NGDP growth and interest rates28th April 2019
NGDP growth in Q1 came in at 3.8%, a bit less than expected. As a result, bond yields declined. Indeed NGDP growth has been slowing ever since hitting a peak of 7.6% in 2018:Q2.
One word of caution. Due to the government shutdown this data is likely to be revised—statisticians were missing some trade data. The 0.6% GDP inflation rate seems a bit odd, perhaps it will also be revised. Year-over-year data is probably more reliable.
The media focuses on RGDP, which came in higher than expected, but it’s NGDP that drives interest rates in the long run.
Commenters keep telling me that money is too tight, but I see 5.1% NGDP growth over the past 4 quarters. Don’t assume that rising interest rates imply tight money.
The RGDP growth was strong, which is good news for supply-siders. There is a caveat however, some experts say the internals were somewhat weaker, with growth being distorted by transitory factors. Time will tell.
PCE inflation was only 1.7% year-over-year. That’s a problem, and perhaps that signals that money is a bit too tight, but since unemployment is below the Fed’s estimate of the natural rate it’s a fairly small problem.
I expect NGDP growth to continue slowing over time, but given my recent track record no one should take my predictions very seriously. Overall, I think the Fed’s doing a very good job at the moment, but the regime still has serious flaws that may show up if the economy is hit by a shock.
I also see the recent strength as one more nail in the “long and variable lags” theory. In December, forecasters widely anticipated a slowdown in the economy. Then the Fed issued some dovish comments and the asset markets immediately perked up. By March the underlying economic data was also showing increased strength.
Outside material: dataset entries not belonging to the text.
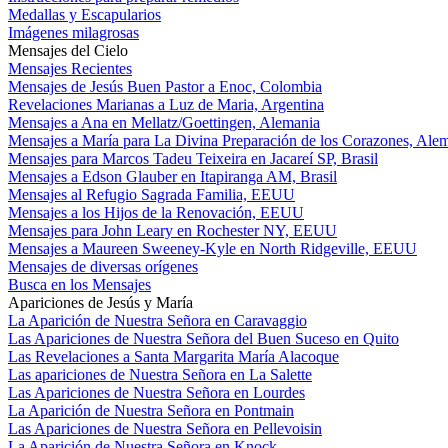
Medallas y Escapularios
Imágenes milagrosas
Mensajes del Cielo
Mensajes Recientes
Mensajes de Jesús Buen Pastor a Enoc, Colombia
Revelaciones Marianas a Luz de Maria, Argentina
Mensajes a Ana en Mellatz/Goettingen, Alemania
Mensajes a María para La Divina Preparación de los Corazones, Ale
Mensajes para Marcos Tadeu Teixeira en Jacareí SP, Brasil
Mensajes a Edson Glauber en Itapiranga AM, Brasil
Mensajes al Refugio Sagrada Familia, EEUU
Mensajes a los Hijos de la Renovación, EEUU
Mensajes para John Leary en Rochester NY, EEUU
Mensajes a Maureen Sweeney-Kyle en North Ridgeville, EEUU
Mensajes de diversas orígenes
Busca en los Mensajes
Apariciones de Jesús y María
La Aparición de Nuestra Señora en Caravaggio
Las Apariciones de Nuestra Señora del Buen Suceso en Quito
Las Revelaciones a Santa Margarita María Alacoque
Las apariciones de Nuestra Señora en La Salette
Las Apariciones de Nuestra Señora en Lourdes
La Aparición de Nuestra Señora en Pontmain
Las Apariciones de Nuestra Señora en Pellevoisin
La Aparición de Nuestra Señora en Knock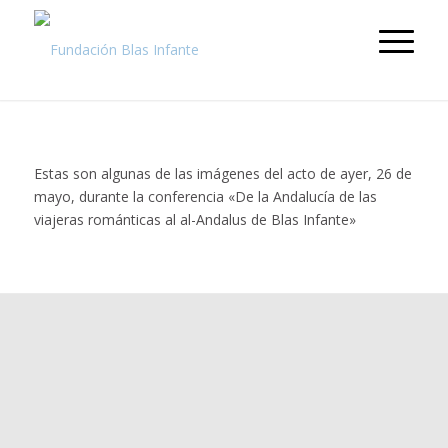
Estas son algunas de las imágenes del acto de ayer, 26 de
mayo, durante la conferencia «De la Andalucía de las
viajeras románticas al al-Andalus de Blas Infante»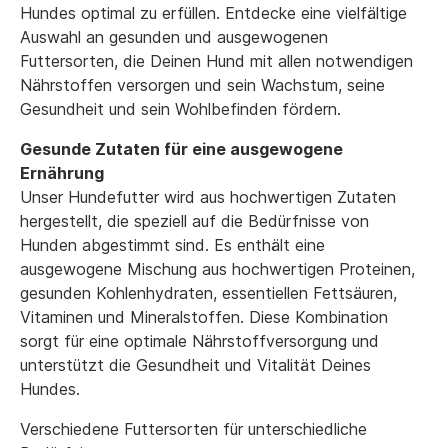
Hundes optimal zu erfüllen. Entdecke eine vielfältige
Auswahl an gesunden und ausgewogenen
Futtersorten, die Deinen Hund mit allen notwendigen
Nährstoffen versorgen und sein Wachstum, seine
Gesundheit und sein Wohlbefinden fördern.
Gesunde Zutaten für eine ausgewogene
Ernährung
Unser Hundefutter wird aus hochwertigen Zutaten
hergestellt, die speziell auf die Bedürfnisse von
Hunden abgestimmt sind. Es enthält eine
ausgewogene Mischung aus hochwertigen Proteinen,
gesunden Kohlenhydraten, essentiellen Fettsäuren,
Vitaminen und Mineralstoffen. Diese Kombination
sorgt für eine optimale Nährstoffversorgung und
unterstützt die Gesundheit und Vitalität Deines
Hundes.
Verschiedene Futtersorten für unterschiedliche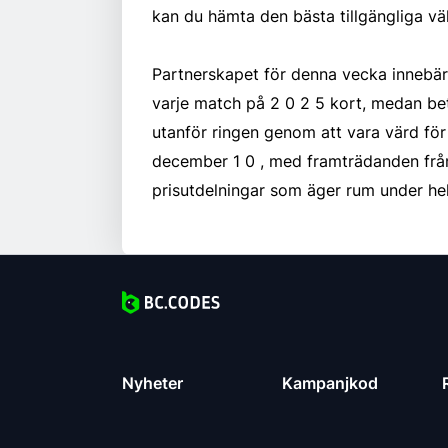
kan du hämta den bästa tillgängliga v
Partnerskapet för denna vecka innebär 
varje match på 2 0 2 5 kort, medan be
utanför ringen genom att vara värd fö
december 1 0 , med framträdanden frå
prisutdelningar som äger rum under hel
Nyheter
Kampanjkod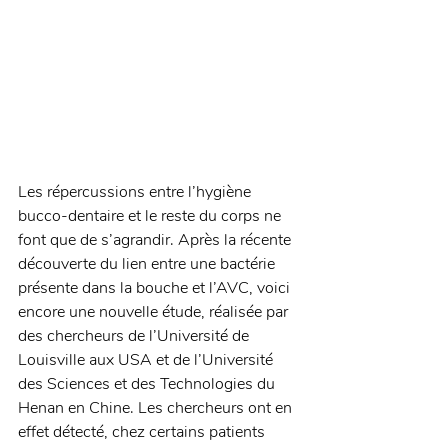
Les répercussions entre l’hygiène 
bucco-dentaire et le reste du corps ne 
font que de s’agrandir. Après la récente 
découverte du lien entre une bactérie 
présente dans la bouche et l’AVC, voici 
encore une nouvelle étude, réalisée par 
des chercheurs de l’Université de 
Louisville aux USA et de l’Université 
des Sciences et des Technologies du 
Henan en Chine. Les chercheurs ont en 
effet détecté, chez certains patients 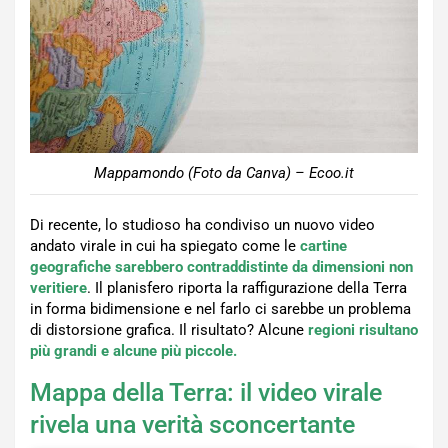
Mappamondo (Foto da Canva) – Ecoo.it
Di recente, lo studioso ha condiviso un nuovo video
andato virale in cui ha spiegato come le
cartine
geografiche sarebbero contraddistinte da dimensioni non
veritiere
. Il planisfero riporta la raffigurazione della Terra
in forma bidimensione e nel farlo ci sarebbe un problema
di distorsione grafica. Il risultato? Alcune
regioni risultano
più grandi e alcune più piccole.
Mappa della Terra: il video virale
rivela una verità sconcertante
Monetary policy affects the economy within a month or two. Without the Fed policy adjustment in January, the first quarter would have been weaker.
PS. In other news, Bloomberg reports:
The U.S. and China have agreed on a currency provision in their potential trade agreement, Treasury Secretary Steven Mnuchin said in February. Bloomberg News reported earlier that the U.S. was asking China to keep the value of the yuan stable to neutralize any effort to soften the blow of U.S. tariffs.
China won’t engage in currency depreciation that “harms other countries,” Xi said on Friday, adding the yuan will be kept at a “reasonable, equilibrium level,” and the market will play a bigger role in setting the exchange rate.
I suspect the Chinese know exactly how Trump retaliated against North Korea when they failed to live up to their promise to denuclearize.
The Bloomberg article was accompanied by perhaps the funniest headline of the year:
China’s Xi Signals Approval for Trump’s Trade War Demand
Trump demands reasonable, equilibrium exchange rates that don’t harm other countries!!
PPS. Who would have expected the most devastating takedown of modern conservatism to be penned by the author of Liberal Fascism?
Whether you call it the party line, right-wing political correctness, or simply a desire to cater to the president’s fragile ego, it’s simply not acceptable to publicly criticize Trump on the right. Prominent religious leaders feel compelled to dismiss Trump’s sordid sexual history. Passionate constitutionalists simply shrug or celebrate Trump’s words and deeds, no matter how contrary they may be to constitutional principles. You have to gush about his genius when there’s little discernible wisdom in what he does, and you must marvel at his courage when there’s none to be seen. Credit for Trump’s wins is all his; blame for his losses is all somebody else’s. . . .
Indeed, the demand that everyone see the emperor’s new clothes is so powerful that criticizing — or even being inconvenient to — the president’s preferred messaging is seen not only as a kind of treason but as proof that the critic isn’t really a conservative at all.
And people wonder why I call it a cult.